Trump will make the case Wednesday that this is the recipe for economic success nationally, but some economists in the state are not certain that the local strategy can be replicated on a national scale. Michael J. Hicks, an economics professor at Ball State University, said it was too soon to say if the Pence tax cuts actually stimulated the state economy.
“On the right, you’re going to hear that by cutting taxes you’re going to have huge new tax revenues,” Hicks said. “But there’s no analysis that finds that.”
Indiana has also had to find new revenues to fund infrastructure projects and rebuild crumbling roads. This year, the state approved a 10-cents-per-gallon gasoline tax — a concept that is anathema to conservative orthodoxy.
Finding money to pay for the Trump administration’s ambitious tax plan will be one of the bigger puzzles. Republicans say they are counting on a surge in economic growth and on the elimination of deductions to make up a fiscal shortfall that tax experts have suggested could amount to trillions of dollars.
Last week, members of the Senate Budget Committee agreed on a budget framework that would add to the federal deficit in order to pave the way for a $1.5 trillion tax cut over the next 10 years. The budget resolution still must pass both houses of Congress before work can begin in earnest on tax legislation, and some Republicans have already expressed reluctance.
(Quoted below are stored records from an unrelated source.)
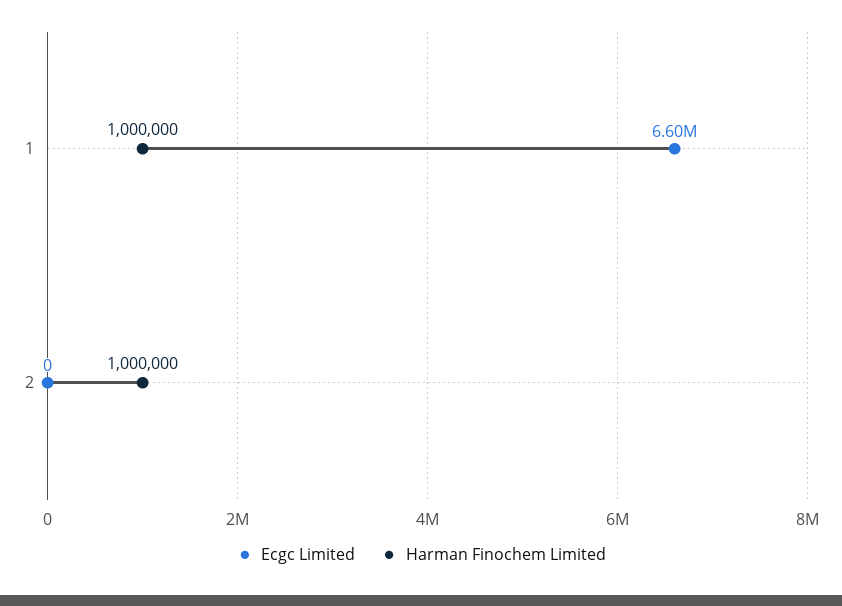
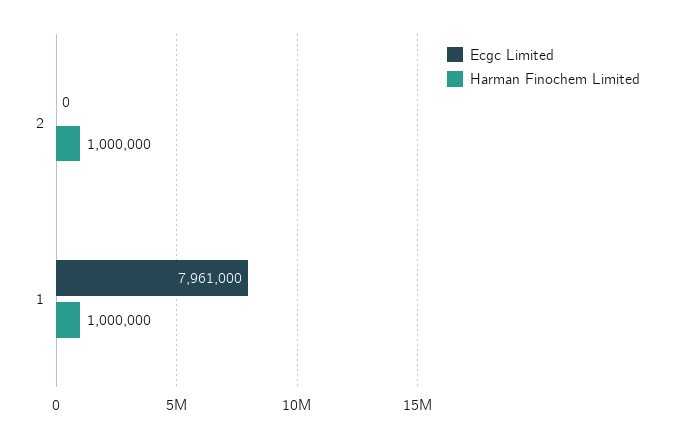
  {
    "Ecgc Limited": {
-     "1": 6600000,
+     "1": 7961000,
      "2": 0
    },
    "Harman Finochem Limited": {
      "1": 1000000,
      "2": 1000000
    }
  }

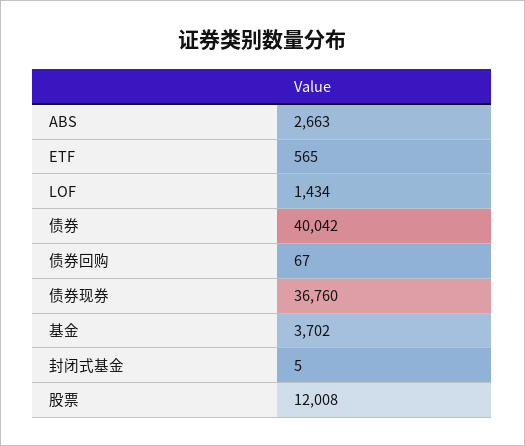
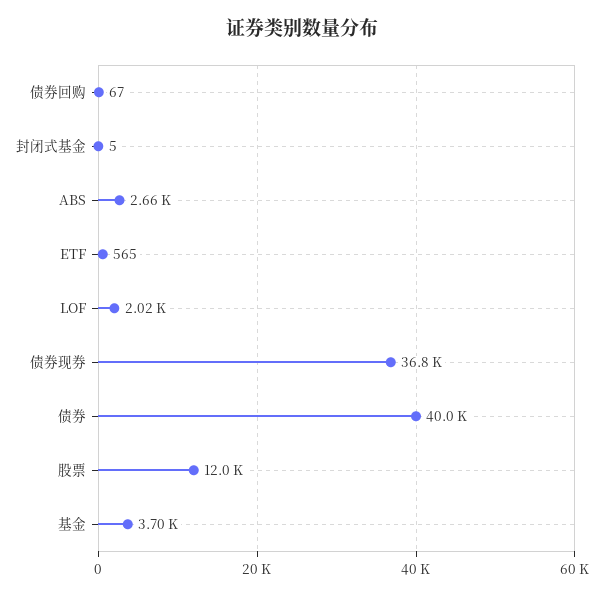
  {
    "ABS": 2663,
    "ETF": 565,
-   "LOF": 1434,
+   "LOF": 2020,
    "债券": 40042,
    "债券回购": 67,
    "债券现券": 36760,
    "基金": 3702,
    "封闭式基金": 5,
    "股票": 12008
  }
Assessing the cost of the Republican tax framework will be difficult until more details are made available. Analyses of Trump’s previous plans and the House Republican blueprint from 2016 were estimated to reduce government revenues by between $3 trillion and $7 trillion over a decade.
After the failure to tackle health care with only Republican votes, Trump is expected to intensify his pitch to get Democrats on board with taxes.
Donnelly, who is seen as vulnerable in a state that voted overwhelmingly for Trump, is one of three senators who did not sign a letter from Democrats making demands that the tax plan not benefit the rich or add to the deficit. Trump will probably call him out directly Wednesday, as he did Sen. Heidi Heitkamp, D-N.D., during a recent rally.
During his meeting Tuesday with Republicans and Democrats from the House Ways and Means Committee, Trump also made a pitch for bipartisanship.
“It is time for both parties to come together and do what is right for the American people,” he said.
But garnering support from Democrats will not be easy.
“Trump asked for Democrats to jump on the caboose after the tax train has already left the station,” said Rep. Lloyd Doggett, D-Texas, who complained that lowering top tax rates and repealing the estate tax would be a boon for the wealthy. “I saw no Democrat ready to jump on board.”